▶ _Selected excerpt_
-- BEGIN --

Living With Ataxia - Online Support Group

My fun started at 3.40 this morning. I got out of bed fine, then fell. It took me ages to get up. It was the sort of fall you know is happening so you are prepared, sort off. Dignity in tack I eventually returned to bed only to be unable to go back to sleep.

I got up to face the day only to find my mobility was terrible, hopefully this is due to falling and the self confidence thing.

One of the C of E churches in the area was hosting an open day and you could climb the tower. Something Andrew wanted to do. The church itself is right on top of the cliffs. It overlooks amongst other things a beach. The coastal path goes around the side, so the view from the tower would be amazing. I don't like heights and never have so I wouldn't have gone up anyway. Due to the church being situated on the cliffs, you can imagine the road up to it is steep. We had already determined that Andrew would drive up as close as he could and I would with the aid of my sticks and Andrew's arm walk ( in our fashion) up to and sit on one of the benches outside the church and wait for him.

All went to plan and I stayed on the bench until Andrew came back, then we had a creamed tea.

-- END --

▶ _Task goal_
Pick up the support group post about the church open day right after its last sentence and keep writing.

▶ _Listed records_
-- BEGIN --

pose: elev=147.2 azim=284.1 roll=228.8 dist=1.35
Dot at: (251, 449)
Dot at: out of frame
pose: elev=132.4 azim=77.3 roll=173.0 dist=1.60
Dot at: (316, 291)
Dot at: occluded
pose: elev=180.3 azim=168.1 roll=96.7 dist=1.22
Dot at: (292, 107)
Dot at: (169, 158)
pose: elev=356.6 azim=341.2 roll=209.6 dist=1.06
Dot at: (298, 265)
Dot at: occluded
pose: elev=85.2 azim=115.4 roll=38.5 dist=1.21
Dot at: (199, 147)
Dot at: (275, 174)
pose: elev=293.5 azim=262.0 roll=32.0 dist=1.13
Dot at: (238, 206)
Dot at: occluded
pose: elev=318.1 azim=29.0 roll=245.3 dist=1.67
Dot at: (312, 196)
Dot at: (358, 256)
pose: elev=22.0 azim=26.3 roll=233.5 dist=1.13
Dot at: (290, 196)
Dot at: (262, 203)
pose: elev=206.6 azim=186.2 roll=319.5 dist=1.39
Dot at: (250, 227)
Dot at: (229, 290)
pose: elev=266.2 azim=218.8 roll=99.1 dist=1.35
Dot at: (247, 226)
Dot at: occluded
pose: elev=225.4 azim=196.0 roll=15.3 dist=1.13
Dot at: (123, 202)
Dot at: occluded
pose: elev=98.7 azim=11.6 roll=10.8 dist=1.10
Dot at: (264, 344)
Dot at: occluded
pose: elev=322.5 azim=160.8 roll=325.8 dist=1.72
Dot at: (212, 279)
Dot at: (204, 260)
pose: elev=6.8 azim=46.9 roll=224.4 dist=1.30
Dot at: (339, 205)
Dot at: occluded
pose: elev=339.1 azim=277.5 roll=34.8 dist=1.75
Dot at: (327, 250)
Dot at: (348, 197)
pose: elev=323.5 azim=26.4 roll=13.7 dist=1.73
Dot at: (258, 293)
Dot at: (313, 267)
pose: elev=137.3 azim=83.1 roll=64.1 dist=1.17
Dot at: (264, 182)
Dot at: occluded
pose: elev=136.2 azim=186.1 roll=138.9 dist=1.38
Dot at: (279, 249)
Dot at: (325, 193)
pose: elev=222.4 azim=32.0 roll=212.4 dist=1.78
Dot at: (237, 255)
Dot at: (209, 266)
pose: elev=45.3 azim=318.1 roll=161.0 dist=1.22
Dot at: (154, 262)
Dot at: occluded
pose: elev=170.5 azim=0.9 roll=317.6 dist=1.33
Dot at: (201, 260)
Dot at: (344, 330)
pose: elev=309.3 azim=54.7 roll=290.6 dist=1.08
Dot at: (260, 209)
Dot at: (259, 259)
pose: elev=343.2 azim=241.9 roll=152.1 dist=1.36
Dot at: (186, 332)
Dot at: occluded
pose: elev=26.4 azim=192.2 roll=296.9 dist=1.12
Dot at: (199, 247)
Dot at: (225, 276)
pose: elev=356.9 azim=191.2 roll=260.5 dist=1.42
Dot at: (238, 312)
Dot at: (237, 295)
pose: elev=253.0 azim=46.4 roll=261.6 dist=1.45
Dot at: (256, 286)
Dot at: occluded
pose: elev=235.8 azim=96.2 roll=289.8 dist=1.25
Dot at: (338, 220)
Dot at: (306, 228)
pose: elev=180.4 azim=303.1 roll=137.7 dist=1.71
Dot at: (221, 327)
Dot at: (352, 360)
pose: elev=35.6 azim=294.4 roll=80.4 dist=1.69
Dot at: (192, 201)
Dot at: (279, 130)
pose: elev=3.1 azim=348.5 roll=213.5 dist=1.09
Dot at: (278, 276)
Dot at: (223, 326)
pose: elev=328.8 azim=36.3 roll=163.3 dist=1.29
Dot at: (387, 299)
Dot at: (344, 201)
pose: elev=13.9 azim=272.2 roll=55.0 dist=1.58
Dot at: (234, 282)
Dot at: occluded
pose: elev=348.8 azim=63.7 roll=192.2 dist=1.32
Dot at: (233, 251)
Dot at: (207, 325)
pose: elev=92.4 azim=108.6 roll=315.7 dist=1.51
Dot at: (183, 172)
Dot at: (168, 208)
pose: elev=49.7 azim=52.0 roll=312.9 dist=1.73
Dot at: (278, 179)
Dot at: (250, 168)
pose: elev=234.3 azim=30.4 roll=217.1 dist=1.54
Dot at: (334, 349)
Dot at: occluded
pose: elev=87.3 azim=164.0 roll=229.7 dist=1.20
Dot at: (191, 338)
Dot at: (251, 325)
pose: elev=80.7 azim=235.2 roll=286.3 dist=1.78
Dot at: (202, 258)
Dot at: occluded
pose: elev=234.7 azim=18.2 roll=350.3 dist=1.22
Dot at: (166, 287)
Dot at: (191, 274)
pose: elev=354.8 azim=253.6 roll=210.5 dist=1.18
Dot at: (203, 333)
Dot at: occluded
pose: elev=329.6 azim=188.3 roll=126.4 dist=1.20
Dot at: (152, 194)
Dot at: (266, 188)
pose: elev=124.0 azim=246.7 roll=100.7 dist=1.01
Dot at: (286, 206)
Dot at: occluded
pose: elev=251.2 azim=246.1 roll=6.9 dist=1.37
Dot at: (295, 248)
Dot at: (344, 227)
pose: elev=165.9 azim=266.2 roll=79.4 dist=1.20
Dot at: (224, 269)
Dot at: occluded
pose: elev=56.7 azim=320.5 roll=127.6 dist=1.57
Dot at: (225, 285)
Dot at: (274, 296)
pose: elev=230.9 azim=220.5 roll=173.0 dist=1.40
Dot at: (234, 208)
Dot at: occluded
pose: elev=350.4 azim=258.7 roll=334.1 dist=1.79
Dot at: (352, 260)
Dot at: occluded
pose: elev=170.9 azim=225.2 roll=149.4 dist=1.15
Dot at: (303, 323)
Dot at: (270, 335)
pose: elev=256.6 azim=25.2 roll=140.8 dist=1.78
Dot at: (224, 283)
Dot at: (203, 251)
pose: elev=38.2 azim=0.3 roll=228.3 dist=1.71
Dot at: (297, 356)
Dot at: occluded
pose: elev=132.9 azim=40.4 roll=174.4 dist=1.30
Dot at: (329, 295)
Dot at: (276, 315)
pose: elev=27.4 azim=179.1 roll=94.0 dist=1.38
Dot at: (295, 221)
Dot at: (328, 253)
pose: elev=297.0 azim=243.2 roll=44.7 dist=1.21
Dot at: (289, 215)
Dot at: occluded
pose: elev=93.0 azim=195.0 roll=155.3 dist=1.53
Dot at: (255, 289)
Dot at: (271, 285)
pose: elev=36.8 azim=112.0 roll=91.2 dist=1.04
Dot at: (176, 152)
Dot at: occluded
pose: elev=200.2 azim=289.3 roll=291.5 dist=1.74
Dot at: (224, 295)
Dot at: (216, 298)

-- END --

▶ _Output_
Everything was fine until we came to go and I realised just how steep it was! Going up I can cope with but going down, well! I tried to go only to realise I couldn't do it. Then a lady from the church came over, she offered me her arm, saying she was there for support. with her on one side and Andrew on the other I made it to the car. 

On the way home we went to a local shopping precinct. We parked in a disabled bay and displayed my blue badge. I didn't feel up to getting out of the car so, because we only wanted one item Andrew went. He got out of the car only to be met by a woman who determined he shouldn't be in a disabled parking bay because he wasn't disabled. (she did not see me and anyway how did she know that Andrew wasn't disabled)

I could write a book!

I am going to bed soon and hope tomorrow will be better! Hey ho.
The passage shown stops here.